__EXERCISE OBJECTIVE__: From the listing that follows, reproduce only the lines from the one holding "hfov_deg: 63.4" through the one holding "vfov_deg: 53.1", both included, with no pictures.

..............................

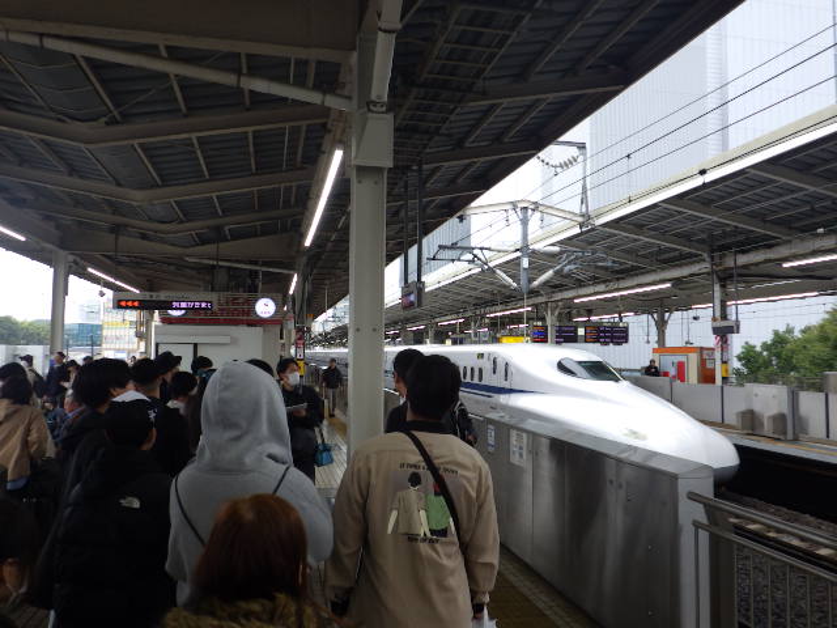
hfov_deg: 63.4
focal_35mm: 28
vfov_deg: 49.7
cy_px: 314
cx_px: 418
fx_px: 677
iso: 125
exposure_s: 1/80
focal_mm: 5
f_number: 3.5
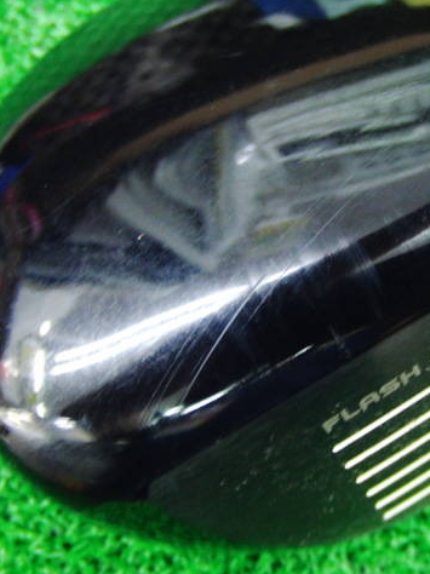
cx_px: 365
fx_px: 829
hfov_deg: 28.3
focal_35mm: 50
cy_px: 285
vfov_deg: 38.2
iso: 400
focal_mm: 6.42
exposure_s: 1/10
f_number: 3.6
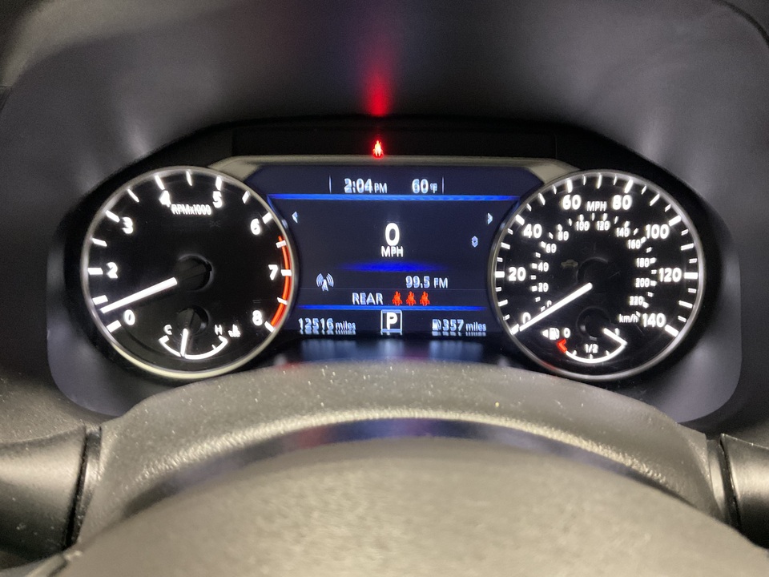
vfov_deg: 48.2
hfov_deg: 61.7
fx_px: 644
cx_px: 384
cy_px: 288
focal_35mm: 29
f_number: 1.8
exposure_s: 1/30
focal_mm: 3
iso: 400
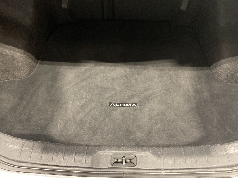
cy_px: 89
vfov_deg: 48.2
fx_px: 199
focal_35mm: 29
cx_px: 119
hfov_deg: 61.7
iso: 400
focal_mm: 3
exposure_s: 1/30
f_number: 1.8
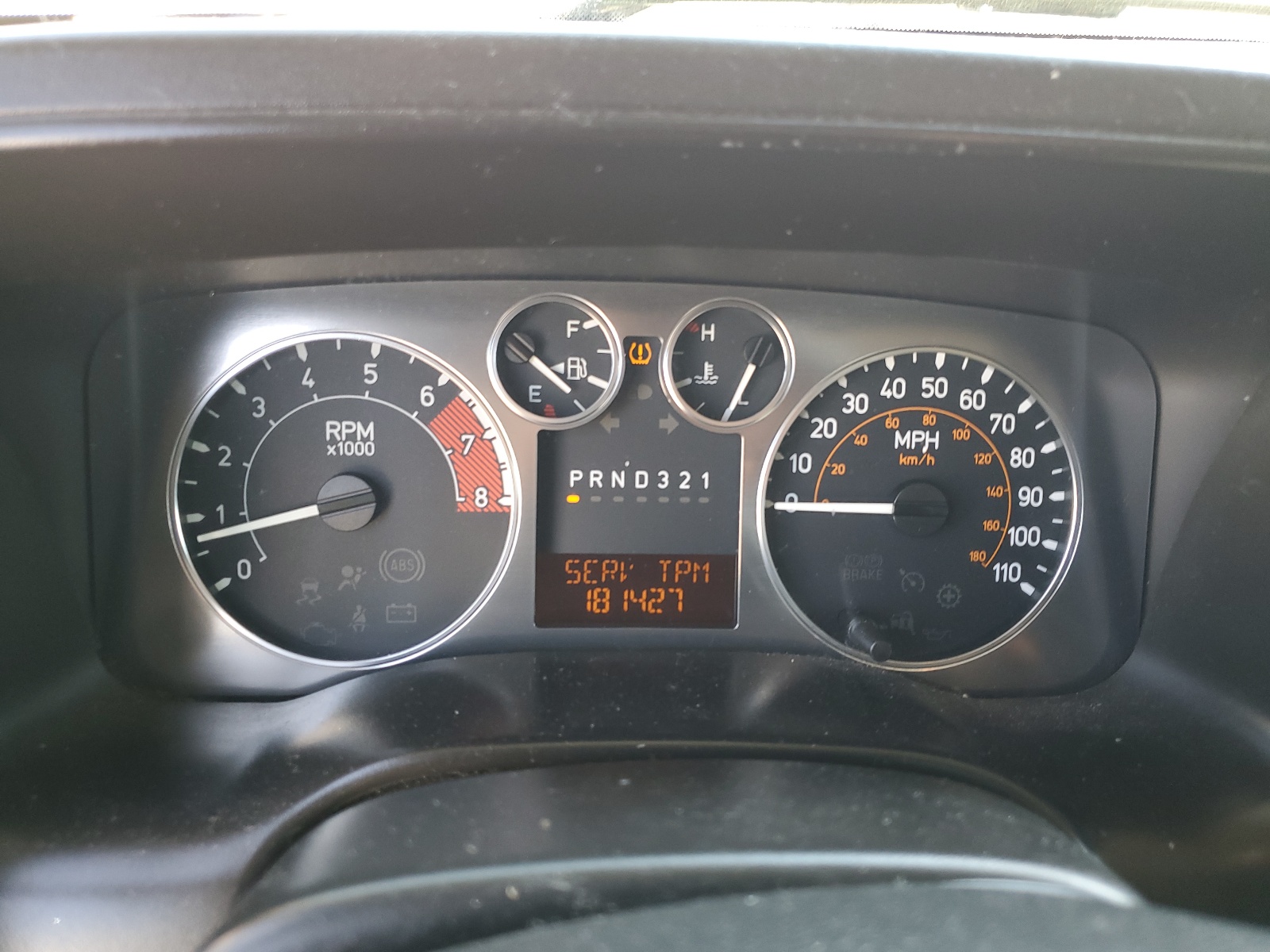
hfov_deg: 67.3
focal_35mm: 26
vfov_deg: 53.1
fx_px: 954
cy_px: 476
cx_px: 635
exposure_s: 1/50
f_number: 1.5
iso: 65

..............................

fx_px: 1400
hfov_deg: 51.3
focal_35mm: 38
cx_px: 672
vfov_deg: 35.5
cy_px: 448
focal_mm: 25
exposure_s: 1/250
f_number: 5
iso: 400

..............................

__RESULT__:
hfov_deg: 63.4
focal_35mm: 28
vfov_deg: 49.7
cy_px: 314
cx_px: 418
fx_px: 677
iso: 125
exposure_s: 1/80
focal_mm: 5
f_number: 3.5
cx_px: 365
fx_px: 829
hfov_deg: 28.3
focal_35mm: 50
cy_px: 285
vfov_deg: 38.2
iso: 400
focal_mm: 6.42
exposure_s: 1/10
f_number: 3.6
vfov_deg: 48.2
hfov_deg: 61.7
fx_px: 644
cx_px: 384
cy_px: 288
focal_35mm: 29
f_number: 1.8
exposure_s: 1/30
focal_mm: 3
iso: 400
cy_px: 89
vfov_deg: 48.2
fx_px: 199
focal_35mm: 29
cx_px: 119
hfov_deg: 61.7
iso: 400
focal_mm: 3
exposure_s: 1/30
f_number: 1.8
hfov_deg: 67.3
focal_35mm: 26
vfov_deg: 53.1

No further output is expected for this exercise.